An exome is the collection of exons, the sequences within the primary mRNA transcripts of an organism that are eventually used for making proteins. The rest, non-coding sequences, called introns, are removed by RNA splicing. (Note that there is no 'introme', at least not yet.)
In eukaryotes, exons make up a small proportion of the genome, often around 1% of the total. In prokaryotes, exons constitute its majority, introns being relatively rare. In eukaryotes, therefore, sequencing the exome is more convenient – and cheaper – than sequencing the whole genome. Obviously, this is of less interest with the prokaryotes. Consequently, the term exome is used mainly in connection of analyzing eukaryotic genomes. This has important implications, for example, in sequencing protein coding regions of individual humans to determine if they carry mutations that might be associated with a particular disease. However, important information not contained in the exome will be missed using this method in comparison to whole genome sequencing.
Exome sequencing, a child of next-generation sequencing, is usually done in two steps: capturing the exons and sequencing them. The first step is usually carried out by using custom-made single-stranded oligonucleotides (probes) to which genomic fragments will hybridize. After these fragments are sequenced, they are subjected to one of several kinds of statistical analyses. The quality of exome sequence data can be improved by various methods.

- _What you need to do_
Please write out the passage on exomes starting at the words "An exome is" and stopping after "least not yet.)", swapping "proteins" for "polypeptides". These items have no connection to the passage on exomes.

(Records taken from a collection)

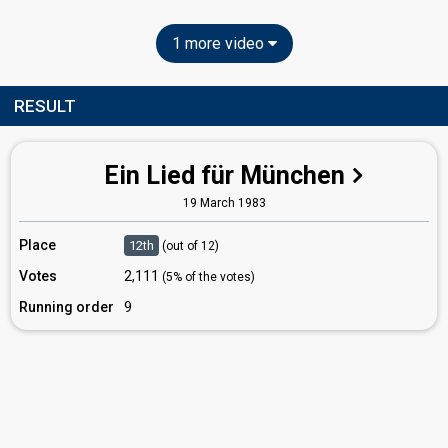
1 more video
RESULT
Ein Lied für München
19 March 1983
Place
12th
(out of 12)
Votes
2,111
(5% of the votes)
Running order
9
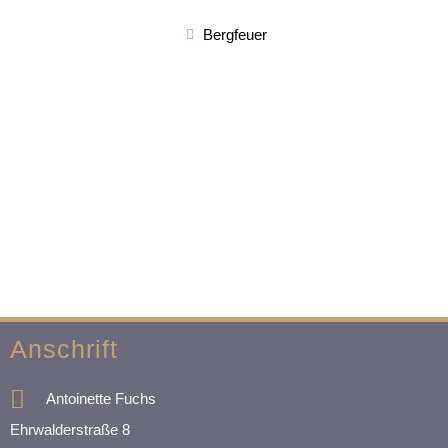
Bergfeuer
Anschrift
Antoinette Fuchs
Ehrwalderstraße 8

- _Completed task_
An exome is the collection of exons, the sequences within the primary mRNA transcripts of an organism that are eventually used for making polypeptides. The rest, non-coding sequences, called introns, are removed by RNA splicing. (Note that there is no 'introme', at least not yet.)